--- Record excerpts ---
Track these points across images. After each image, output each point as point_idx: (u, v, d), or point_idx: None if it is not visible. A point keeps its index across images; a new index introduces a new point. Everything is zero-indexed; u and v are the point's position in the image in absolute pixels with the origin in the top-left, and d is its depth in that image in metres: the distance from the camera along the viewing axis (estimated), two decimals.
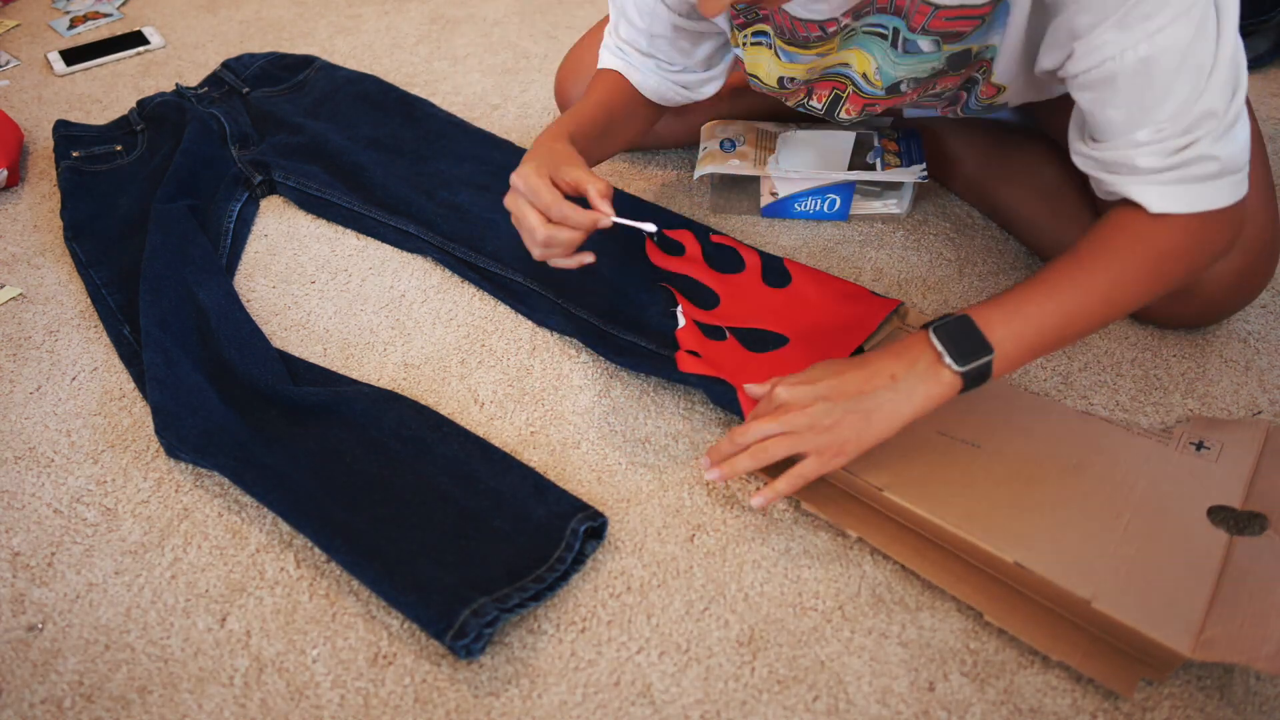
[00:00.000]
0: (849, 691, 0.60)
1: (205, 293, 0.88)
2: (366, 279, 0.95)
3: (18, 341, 0.90)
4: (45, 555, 0.71)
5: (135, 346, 0.86)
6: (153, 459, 0.78)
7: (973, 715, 0.58)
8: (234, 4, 1.51)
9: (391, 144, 1.10)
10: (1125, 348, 0.82)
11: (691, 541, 0.69)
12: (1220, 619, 0.57)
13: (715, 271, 0.89)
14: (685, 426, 0.77)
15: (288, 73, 1.21)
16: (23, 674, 0.64)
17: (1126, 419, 0.75)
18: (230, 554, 0.70)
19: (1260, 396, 0.77)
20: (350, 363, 0.86)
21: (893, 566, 0.67)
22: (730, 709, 0.60)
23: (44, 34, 1.46)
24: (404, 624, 0.65)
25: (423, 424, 0.76)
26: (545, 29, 1.37)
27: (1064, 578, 0.60)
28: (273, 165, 1.06)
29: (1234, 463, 0.67)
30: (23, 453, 0.79)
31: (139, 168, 1.07)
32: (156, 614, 0.67)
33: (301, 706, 0.61)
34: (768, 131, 0.98)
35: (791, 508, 0.71)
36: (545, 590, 0.64)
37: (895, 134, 0.97)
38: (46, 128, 1.20)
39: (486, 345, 0.87)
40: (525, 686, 0.61)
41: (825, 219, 0.98)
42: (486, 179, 1.04)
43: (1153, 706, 0.58)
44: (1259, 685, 0.59)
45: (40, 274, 0.98)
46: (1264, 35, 1.17)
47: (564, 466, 0.75)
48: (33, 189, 1.10)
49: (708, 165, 0.94)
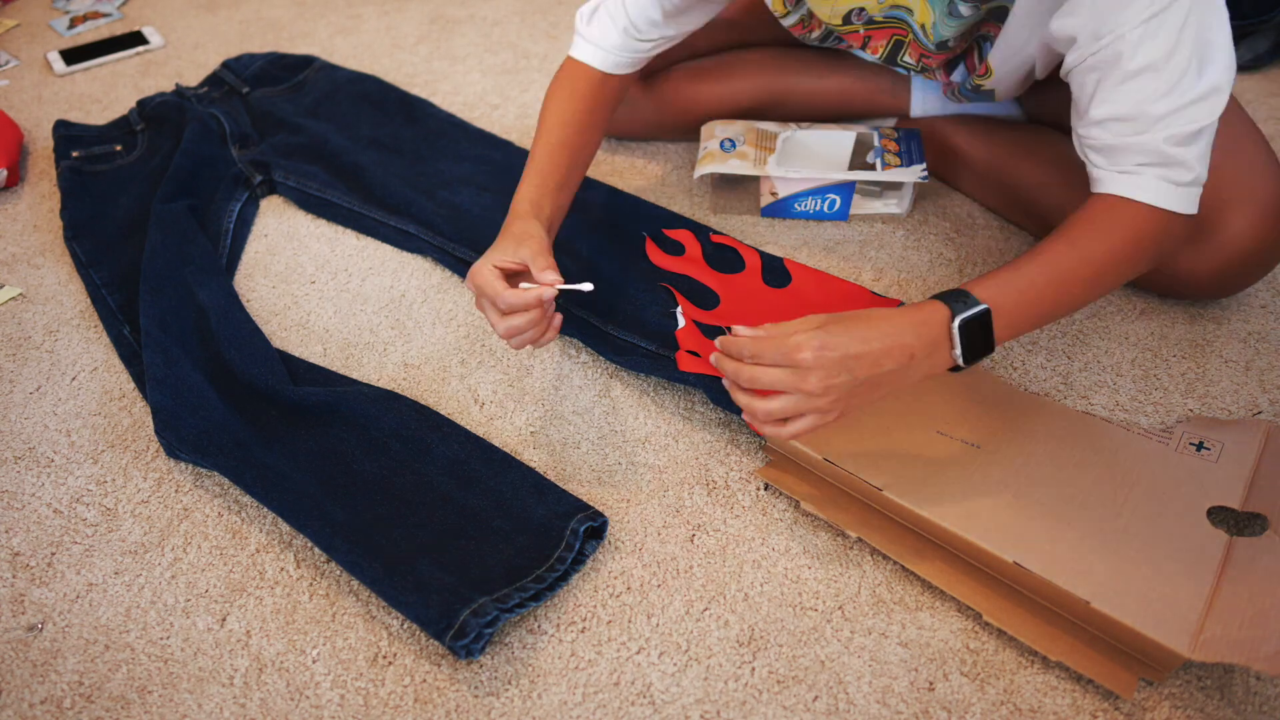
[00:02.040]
0: (849, 691, 0.60)
1: (205, 293, 0.88)
2: (366, 279, 0.95)
3: (18, 341, 0.90)
4: (45, 555, 0.71)
5: (135, 346, 0.86)
6: (153, 459, 0.78)
7: (973, 715, 0.58)
8: (234, 4, 1.51)
9: (391, 144, 1.10)
10: (1125, 348, 0.82)
11: (691, 541, 0.69)
12: (1219, 619, 0.57)
13: (715, 271, 0.89)
14: (685, 426, 0.77)
15: (288, 73, 1.21)
16: (23, 674, 0.64)
17: (1126, 419, 0.75)
18: (230, 554, 0.70)
19: (1260, 396, 0.77)
20: (350, 363, 0.86)
21: (893, 566, 0.67)
22: (730, 709, 0.60)
23: (44, 34, 1.46)
24: (404, 624, 0.65)
25: (423, 424, 0.76)
26: (545, 29, 1.37)
27: (1063, 578, 0.60)
28: (273, 165, 1.06)
29: (1234, 463, 0.67)
30: (23, 453, 0.79)
31: (139, 168, 1.07)
32: (156, 614, 0.67)
33: (301, 706, 0.61)
34: (768, 131, 0.98)
35: (792, 508, 0.71)
36: (545, 590, 0.64)
37: (895, 133, 0.97)
38: (46, 128, 1.21)
39: (486, 345, 0.87)
40: (525, 686, 0.61)
41: (825, 219, 0.98)
42: (486, 179, 1.04)
43: (1152, 706, 0.58)
44: (1259, 685, 0.59)
45: (40, 274, 0.98)
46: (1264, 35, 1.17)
47: (564, 466, 0.75)
48: (33, 189, 1.10)
49: (707, 165, 0.94)
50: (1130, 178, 0.65)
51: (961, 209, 0.98)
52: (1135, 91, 0.63)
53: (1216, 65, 0.62)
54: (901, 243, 0.95)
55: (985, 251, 0.93)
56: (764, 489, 0.72)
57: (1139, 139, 0.64)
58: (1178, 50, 0.61)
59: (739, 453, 0.75)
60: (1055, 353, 0.81)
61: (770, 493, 0.72)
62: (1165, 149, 0.63)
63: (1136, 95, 0.63)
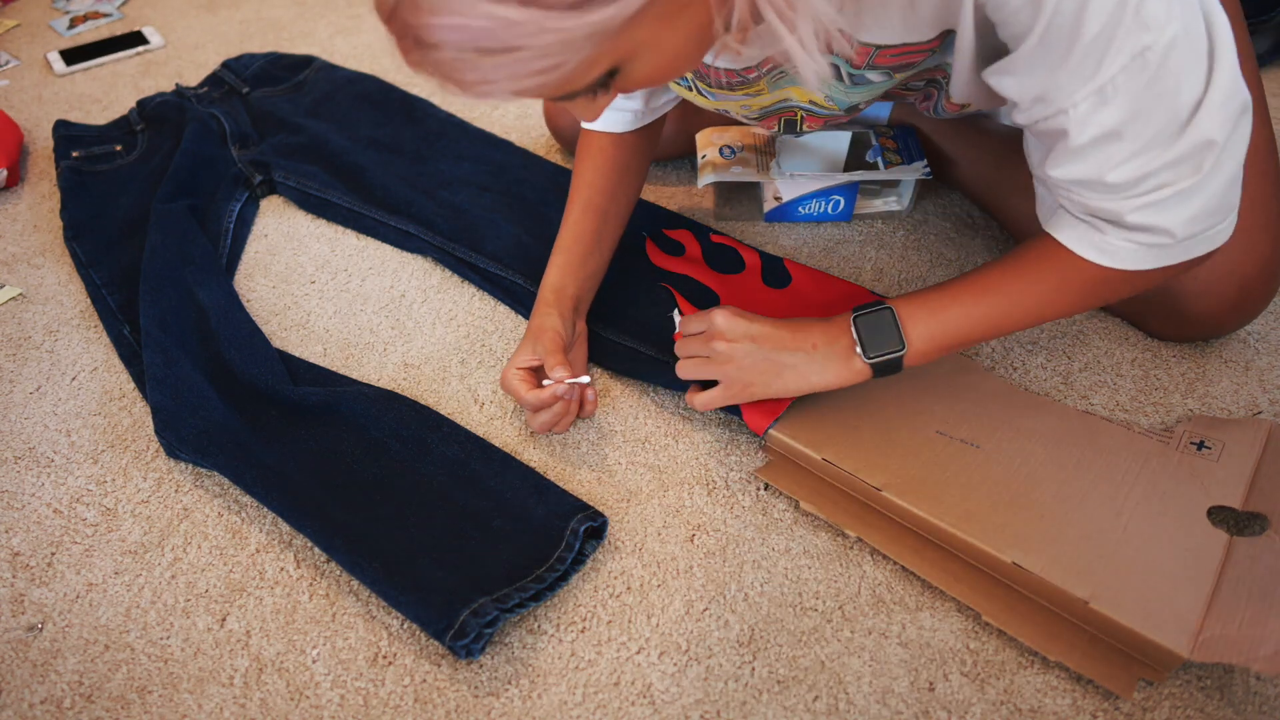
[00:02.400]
0: (849, 691, 0.60)
1: (205, 293, 0.88)
2: (366, 279, 0.95)
3: (18, 341, 0.90)
4: (45, 555, 0.71)
5: (135, 346, 0.86)
6: (153, 459, 0.78)
7: (973, 715, 0.58)
8: (234, 4, 1.51)
9: (391, 144, 1.10)
10: (1125, 348, 0.82)
11: (691, 541, 0.69)
12: (1219, 619, 0.57)
13: (715, 272, 0.89)
14: (685, 426, 0.77)
15: (287, 73, 1.21)
16: (23, 674, 0.64)
17: (1126, 419, 0.75)
18: (230, 554, 0.70)
19: (1260, 396, 0.77)
20: (350, 363, 0.86)
21: (893, 566, 0.67)
22: (730, 709, 0.60)
23: (44, 34, 1.46)
24: (404, 624, 0.65)
25: (422, 424, 0.76)
26: None
27: (1062, 578, 0.60)
28: (273, 165, 1.06)
29: (1234, 463, 0.67)
30: (23, 453, 0.79)
31: (139, 168, 1.07)
32: (156, 614, 0.67)
33: (301, 706, 0.61)
34: (764, 135, 0.98)
35: (792, 508, 0.71)
36: (545, 590, 0.64)
37: (891, 130, 0.96)
38: (46, 128, 1.21)
39: (486, 345, 0.87)
40: (525, 686, 0.61)
41: (828, 220, 0.97)
42: (486, 179, 1.04)
43: (1152, 706, 0.58)
44: (1259, 685, 0.59)
45: (40, 274, 0.98)
46: (1264, 35, 1.17)
47: (564, 466, 0.75)
48: (33, 189, 1.10)
49: (710, 173, 0.93)
50: (1086, 230, 0.59)
51: (961, 208, 0.98)
52: (1092, 157, 0.54)
53: (1208, 111, 0.51)
54: (902, 243, 0.94)
55: (985, 251, 0.93)
56: (764, 489, 0.72)
57: (1104, 204, 0.56)
58: (1146, 110, 0.51)
59: (739, 453, 0.75)
60: (1055, 353, 0.81)
61: (770, 493, 0.72)
62: (1134, 219, 0.55)
63: (1095, 160, 0.54)
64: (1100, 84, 0.50)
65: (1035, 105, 0.54)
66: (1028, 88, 0.54)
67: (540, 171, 1.05)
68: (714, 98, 0.75)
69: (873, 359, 0.65)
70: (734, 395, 0.70)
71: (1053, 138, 0.56)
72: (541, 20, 0.41)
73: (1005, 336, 0.83)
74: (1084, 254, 0.59)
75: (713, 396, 0.71)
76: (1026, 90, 0.54)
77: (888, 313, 0.65)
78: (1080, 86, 0.51)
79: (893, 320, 0.65)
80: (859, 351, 0.66)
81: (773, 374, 0.68)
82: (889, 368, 0.66)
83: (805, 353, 0.67)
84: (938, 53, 0.63)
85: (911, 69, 0.65)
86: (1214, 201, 0.55)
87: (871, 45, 0.61)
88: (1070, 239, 0.60)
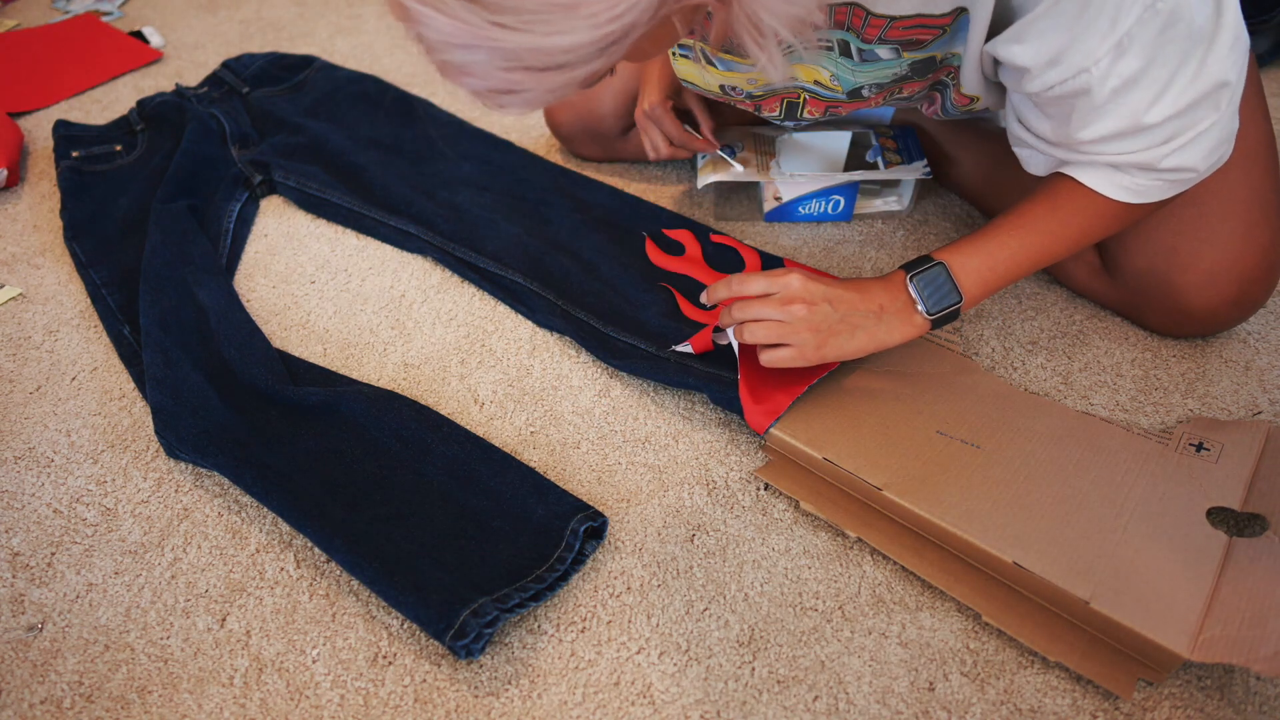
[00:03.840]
0: (849, 691, 0.60)
1: (205, 293, 0.88)
2: (366, 279, 0.95)
3: (18, 341, 0.90)
4: (45, 555, 0.71)
5: (135, 346, 0.86)
6: (153, 459, 0.78)
7: (973, 715, 0.58)
8: (234, 4, 1.51)
9: (391, 144, 1.10)
10: (1125, 348, 0.82)
11: (691, 541, 0.69)
12: (1219, 620, 0.57)
13: (715, 271, 0.89)
14: (685, 426, 0.77)
15: (288, 73, 1.21)
16: (23, 674, 0.64)
17: (1126, 419, 0.75)
18: (230, 554, 0.70)
19: (1260, 396, 0.77)
20: (350, 363, 0.86)
21: (893, 566, 0.67)
22: (730, 709, 0.60)
23: None
24: (404, 624, 0.65)
25: (422, 424, 0.76)
26: None
27: (1062, 578, 0.60)
28: (273, 165, 1.06)
29: (1234, 464, 0.67)
30: (23, 453, 0.79)
31: (139, 168, 1.07)
32: (156, 614, 0.67)
33: (301, 706, 0.61)
34: (763, 135, 0.98)
35: (792, 508, 0.71)
36: (545, 590, 0.64)
37: (891, 130, 0.97)
38: (46, 128, 1.21)
39: (486, 345, 0.87)
40: (525, 686, 0.61)
41: (828, 220, 0.97)
42: (486, 179, 1.04)
43: (1152, 706, 0.58)
44: (1259, 685, 0.59)
45: (40, 274, 0.98)
46: (1264, 35, 1.17)
47: (564, 466, 0.75)
48: (33, 189, 1.10)
49: (710, 174, 0.94)
50: (1110, 172, 0.63)
51: (962, 208, 0.98)
52: (1122, 106, 0.57)
53: (1219, 53, 0.55)
54: (902, 242, 0.94)
55: None
56: (764, 489, 0.72)
57: (1140, 156, 0.60)
58: (1163, 55, 0.55)
59: (739, 453, 0.75)
60: (1055, 353, 0.81)
61: (770, 493, 0.72)
62: (1167, 163, 0.60)
63: (1126, 109, 0.57)
64: (1118, 37, 0.54)
65: (1049, 69, 0.57)
66: (1041, 52, 0.56)
67: (540, 171, 1.05)
68: (723, 66, 0.76)
69: (934, 314, 0.69)
70: (806, 357, 0.70)
71: (1069, 101, 0.59)
72: (541, 83, 0.45)
73: (1007, 336, 0.83)
74: (1114, 195, 0.64)
75: (785, 355, 0.70)
76: (1041, 54, 0.56)
77: (941, 268, 0.68)
78: (1099, 44, 0.54)
79: (947, 275, 0.68)
80: (920, 309, 0.69)
81: (846, 335, 0.69)
82: (948, 318, 0.70)
83: (874, 313, 0.69)
84: (947, 36, 0.64)
85: (921, 49, 0.66)
86: (1226, 132, 0.61)
87: (885, 16, 0.63)
88: (1097, 182, 0.65)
---
_Task instructions_: In the entries above, please find the line with "35: (791, 508, 0.71)" and the line with "49: (708, 165, 0.94)", then write out exactly those two lines and every line between them, and nothing more.

_Result of this task_:
35: (791, 508, 0.71)
36: (545, 590, 0.64)
37: (895, 134, 0.97)
38: (46, 128, 1.20)
39: (486, 345, 0.87)
40: (525, 686, 0.61)
41: (825, 219, 0.98)
42: (486, 179, 1.04)
43: (1153, 706, 0.58)
44: (1259, 685, 0.59)
45: (40, 274, 0.98)
46: (1264, 35, 1.17)
47: (564, 466, 0.75)
48: (33, 189, 1.10)
49: (708, 165, 0.94)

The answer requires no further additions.